Haas creates a quaint café that works as a time tunnel between two eras – the ‘60s and the present day. The front door leads into the present, the back door to the past. Jesse (Kevin Brian Huang), is the café server and guardian of sorts.

It's a quiet café where people drop by for a cup of coffee and “sticky buns to die for.” A romance develops between a regular Polly (Leah Beaudry) and newcomer Grant (Joel Dinicola).

Grant is a government researcher for a newly elected political party. Polly is a feminist writer penning the great Canadian novel.

Polly, who hails from Victoria, often uses the café's time-bending properties to share a coffee and ideas with Edmonton writers. Grant has no idea of the café's role in the galaxy, and much of Pacific Time's comedy stems from his disbelief at discovering its real purpose.

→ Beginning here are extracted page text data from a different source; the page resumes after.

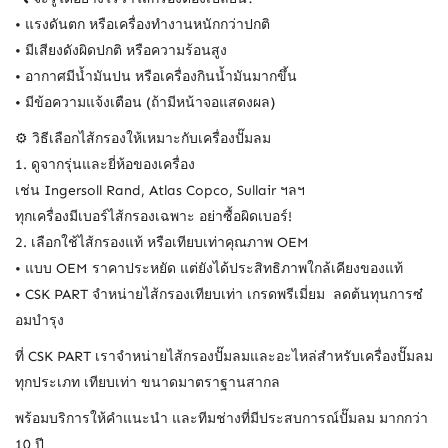
• แรงดันตก หรือเครื่องทำงานหนักกว่าปกติ
• มีเสียงดังผิดปกติ หรือความร้อนสูง
• อากาศมีน้ำมันปน หรือเครื่องกินน้ำมันมากขึ้น
• มีข้อความแจ้งเตือน (ถ้ามีหน้าจอแสดงผล)
⚙️ วิธีเลือกไส้กรองให้เหมาะกับเครื่องปั๊มลม
1. ดูจากรุ่นและยี่ห้อของเครื่อง
เช่น Ingersoll Rand, Atlas Copco, Sullair ฯลฯ
ทุกเครื่องมีเบอร์ไส้กรองเฉพาะ อย่าซื้อผิดเบอร์!
2. เลือกใช้ไส้กรองแท้ หรือเทียบเท่าคุณภาพ OEM
• แบบ OEM ราคาประหยัด แต่ยังได้ประสิทธิภาพใกล้เคียงของแท้
• CSK PART จำหน่ายไส้กรองเทียบเท่า เกรดพรีเมี่ยม ลดต้นทุนการซ๋
อมบำรุง
ที่ CSK PART เราจำหน่ายไส้กรองปั๊มลมและอะไหล่สำหรับเครื่องปั๊มลม
ทุกประเภท เทียบเท่า ขนาดมาตราฐานสากล
พร้อมบริการให้คำแนะนำ และทีมช่างที่มีประสบการณ์ปั๊มลม มากกว่า
10 ปี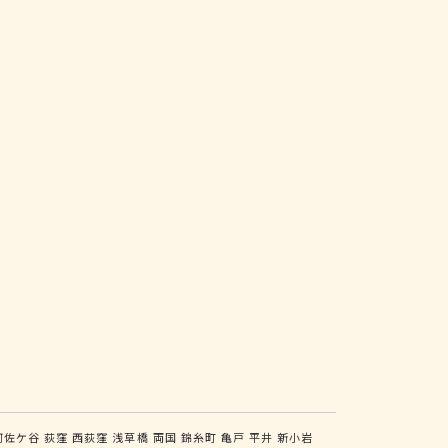
阿佐ケ谷
荻窪
西荻窪
浅草橋
両国
錦糸町
亀戸
平井
新小岩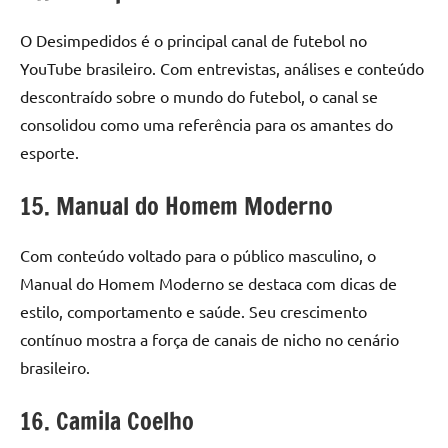
O Desimpedidos é o principal canal de futebol no
YouTube brasileiro. Com entrevistas, análises e conteúdo
descontraído sobre o mundo do futebol, o canal se
consolidou como uma referência para os amantes do
esporte.
15. Manual do Homem Moderno
Com conteúdo voltado para o público masculino, o
Manual do Homem Moderno se destaca com dicas de
estilo, comportamento e saúde. Seu crescimento
contínuo mostra a força de canais de nicho no cenário
brasileiro.
16. Camila Coelho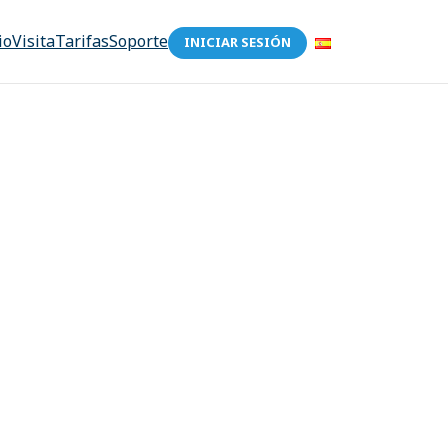
io
Visita
Tarifas
Soporte
INICIAR SESIÓN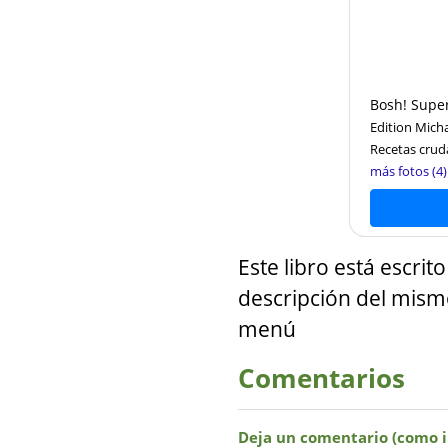
Bosh! Super
Edition Mich
Recetas crud
más fotos (4)
Este libro está escri
descripción del mismo
menú
Comentarios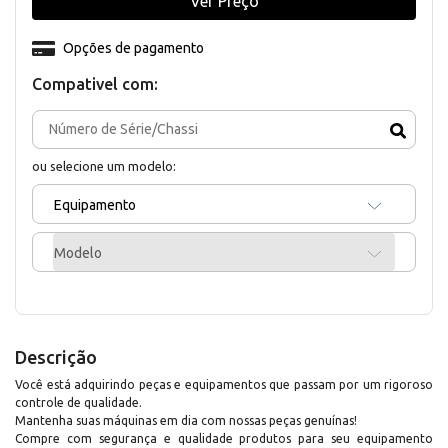
Ver Preço
Opções de pagamento
Compativel com:
ou selecione um modelo:
Equipamento
Modelo
Descrição
Você está adquirindo peças e equipamentos que passam por um rigoroso
controle de qualidade.
Mantenha suas máquinas em dia com nossas peças genuínas!
Compre com segurança e qualidade produtos para seu equipamento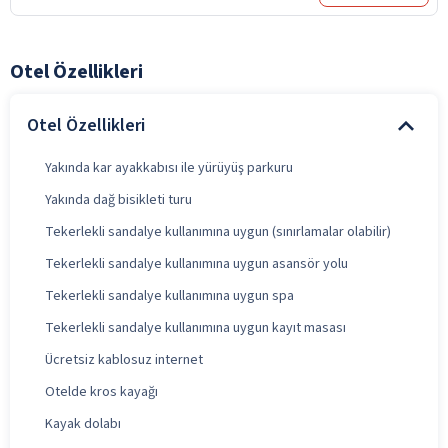
Otel Özellikleri
Otel Özellikleri
Yakında kar ayakkabısı ile yürüyüş parkuru
Yakında dağ bisikleti turu
Tekerlekli sandalye kullanımına uygun (sınırlamalar olabilir)
Tekerlekli sandalye kullanımına uygun asansör yolu
Tekerlekli sandalye kullanımına uygun spa
Tekerlekli sandalye kullanımına uygun kayıt masası
Ücretsiz kablosuz internet
Otelde kros kayağı
Kayak dolabı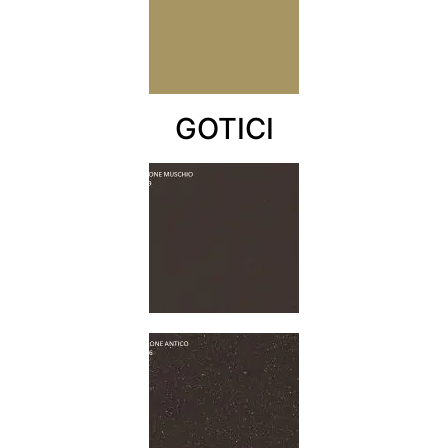
GOTICI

Beaudry and Dinicola have a fluid chemistry that fits comfortably like a jigsaw puzzle and Huang has just the right kind of humour for his role as listener and gatekeeper.

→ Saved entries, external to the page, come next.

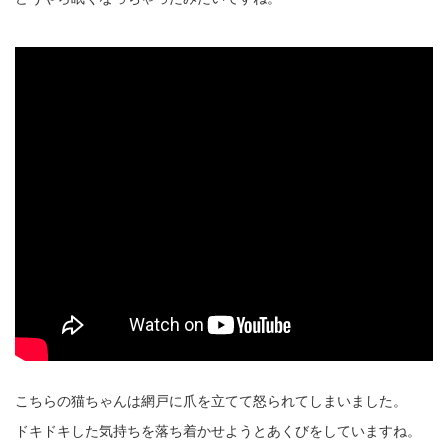
こちらの猫ちゃんは網戸に爪を立てて怒られてしまいました。
ドキドキした気持ちを落ち着かせようとあくびをしていますね。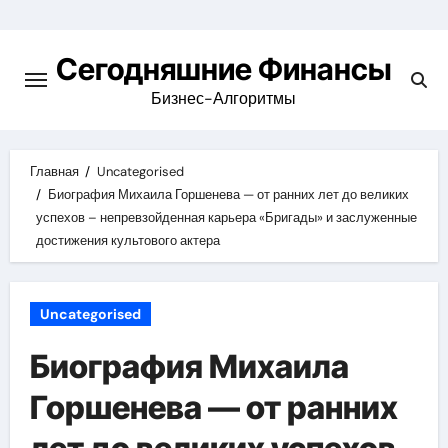
Перейти
к
Сегодняшние Финансы
содержимому
Бизнес-Алгоритмы
Главная
Uncategorised
Биография Михаила Горшенева — от ранних лет до великих
успехов – непревзойденная карьера «Бригады» и заслуженные
достижения культового актера
Uncategorised
Биография Михаила
Горшенева — от ранних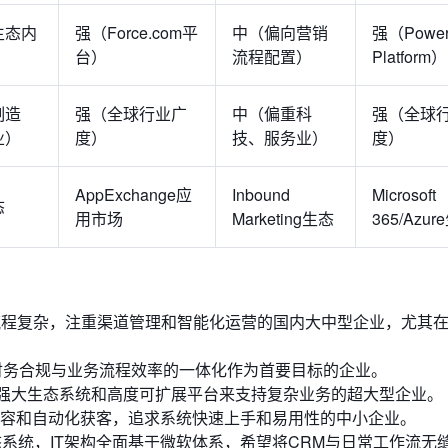
生态内
强（Force.com平
中（偏向营销
强（Powe
台）
流程配置）
Platform）
制造
强（全球行业广
中（偏重科
强（全球
业）
度）
技、服务业）
度）
AppExchange应
Inbound
Microsoft
态
用市场
Marketing生态
365/Azu
流程复杂，注重渠道管理和智能化运营的国内大中型企业，尤其
财务合规与业务流程效率的一体化作为首要目标的企业。
要强大生态系统和高度可扩展平台来支持复杂业务的超大型企业。
容和自动化获客，追求系统快速上手和易用性的中小企业。
系统，IT架构全面基于微软体系，希望将CRM与日常工作流无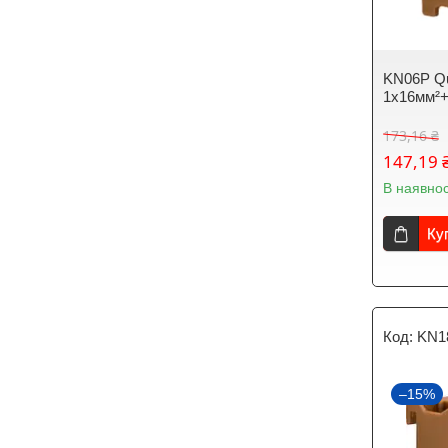
KN06P Qu
1x16мм²
173,16 ₴
147,19 
В наявнос
Ку
KN1
–15%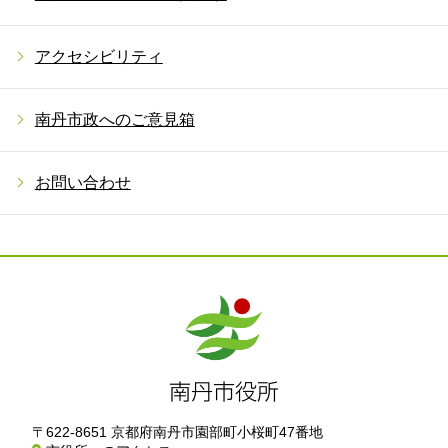
アクセシビリティ
南丹市政へのご意見箱
お問い合わせ
〒622-8651 京都府南丹市園部町小桜町47番地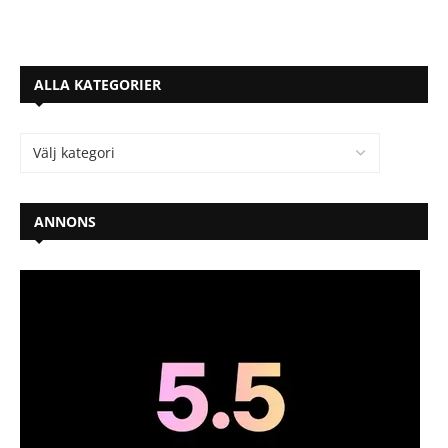
ALLA KATEGORIER
ANNONS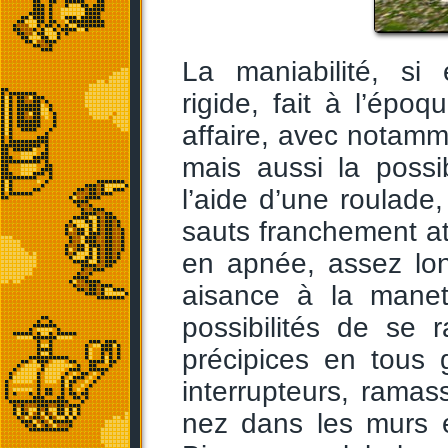
La maniabilité, si 
rigide, fait à l’épo
affaire, avec notam
mais aussi la possi
l’aide d’une roulade,
sauts franchement a
en apnée, assez lon
aisance à la manet
possibilités de se 
précipices en tous 
interrupteurs, ramas
nez dans les murs e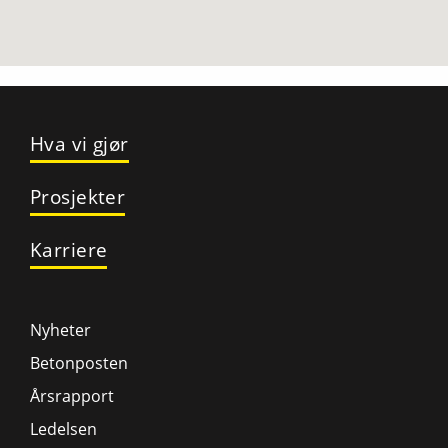
Hva vi gjør
Prosjekter
Karriere
Nyheter
Betonposten
Årsrapport
Ledelsen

At 50 minutes, Pacific Time is a perfect warmup Fringe show.

-- Anna Borowiecki

Deadmonton, 4 Stars. Allspice Theatre Venue 4, Academy King Edward 8525 – 101 St.

A man picks up a prostitute on a street corner. They drive to a secluded cabin – a perfect location to dispatch the unwary.

He is a serial murderer. She is a serial killer. The slaughter is about to begin, but not against each other.

They are two peas in a pod sharing a blood lust for butchery. They are never so alive as when slaughtering unsuspecting victims.

Fate has brought two soul mates together.

Actors Alex Forsythe and Carmen Nieuwenhuis' characters are two speeding trains on a collision course with their own psyche. There is going to be an explosion. You sense it but cannot look away. You are completely riveted throughout the 70-minute production.

Forsythe and Nieuwenhuis seamlessly inhabit the skins of cold-blooded killers, chameleons that hide their true identity from the world. Yet, even murderers have tender moments and as lovers they dream of a life together far away.

St. Albert director David Johnston keeps the suspenseful action flowing at a fast pace where silences shout louder than words.

But much credit goes to playwright Andy Garland for shaping a horror using lyrical language and bold, poetic imagery. His use of language raises Deadmonton above the standard B-grade horror drama. Even if horror isn't to your taste, this play is so skillfully done it's worth a visit.